The New PCI DSS Requirements

PCI DSS 4.0 includes 12 core data security requirements designed to keep pace with today’s cyber threat environment while promoting security as a continuous process.

To address the threats involving APIs, organizations will now be required to detect and mitigate suspicious API behavior and abuse, log API activity and implement responsive API protection measures. They must also identify and list all custom software, including third-party software, that they use. In total, there are at least eight sections of PCI DSS 4.0 dedicated to API security requirements.

There are also new requirements devoted to JavaScript security. Organizations will be required to ensure that public-facing web applications are protected against attacks and maintain an inventory of all Javascript executing on payment pages, with written justification for their necessity. In addition, unauthorized changes on payment pages must be detected and responded to, with change- and tamper-detection mechanisms that alert personnel to unauthorized changes.

These new requirements build upon the existing PCI DSS framework, which focused largely on controlling access to payment card data.

Meeting The Security Burden

Achieving and maintaining compliance with PCI DSS 4.0 requires a comprehensive approach to application security and protection.
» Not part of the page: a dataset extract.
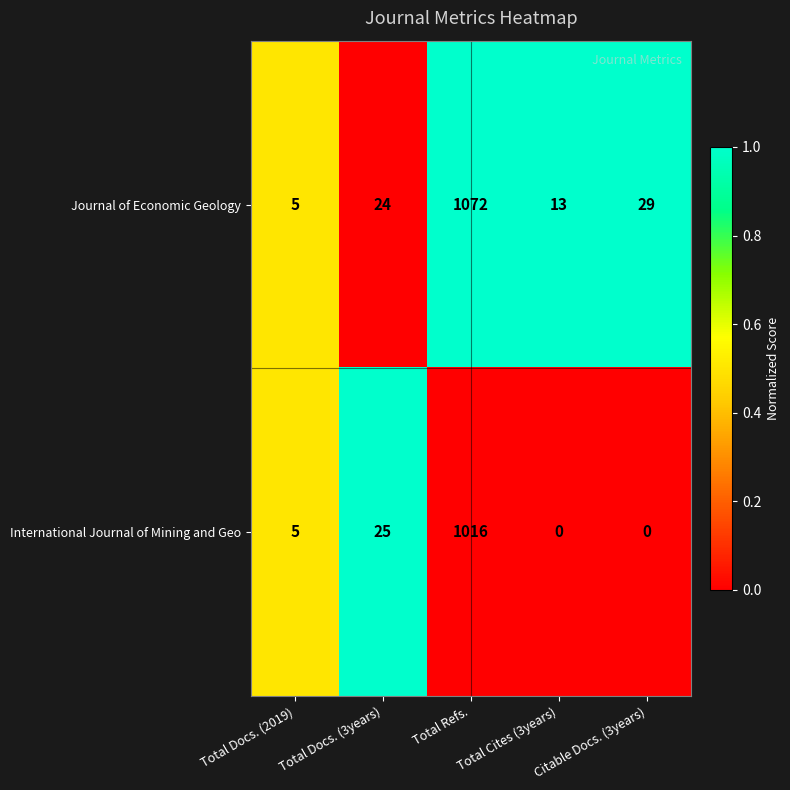

What is the difference between the maximum and minimum values in the International Journal of Mining and Geo series?

1016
Having full visibility into your landscape of APIs and your client-side attack surface through continuous monitoring is essential to protecting against potential vulnerabilities. Implementing secure API coding, testing and validating practices and performing regular security training for developers are other critical best practices.

In addition, organizations must have the ability to monitor, detect and respond to suspicious API and JavaScript behavior in real time. All of these capabilities will need to be in place by the March 2025 deadline.
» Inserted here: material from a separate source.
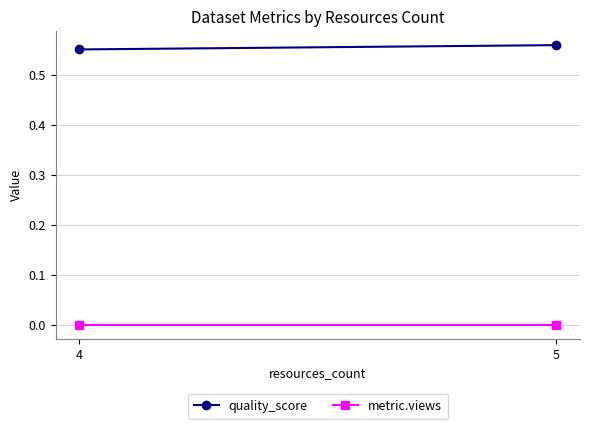

Reading left to right, what are all the values shown in this chart?

quality_score: 0.6	0.6
metric.views: 0.0	0.0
With so many new requirements, will your organization have the bandwidth to implement protection and mitigation strategies in time to meet the compliance deadline? Will you build or buy a solution? How will the new standard affect your operations? What ability will you have to ensure ongoing risk mitigation? Partnering with experts in application security, including API and client-side protection, can help you meet the challenge of PCI DSS compliance while strengthening your defenses.

As the PCI DSS 4.0 deadline approaches, it’s important to remember that it’s not just about compliance—it’s about safeguarding your customers’ data and your company’s valuable reputation. With API and JavaScript-based attacks occurring every day, there’s not a moment to lose.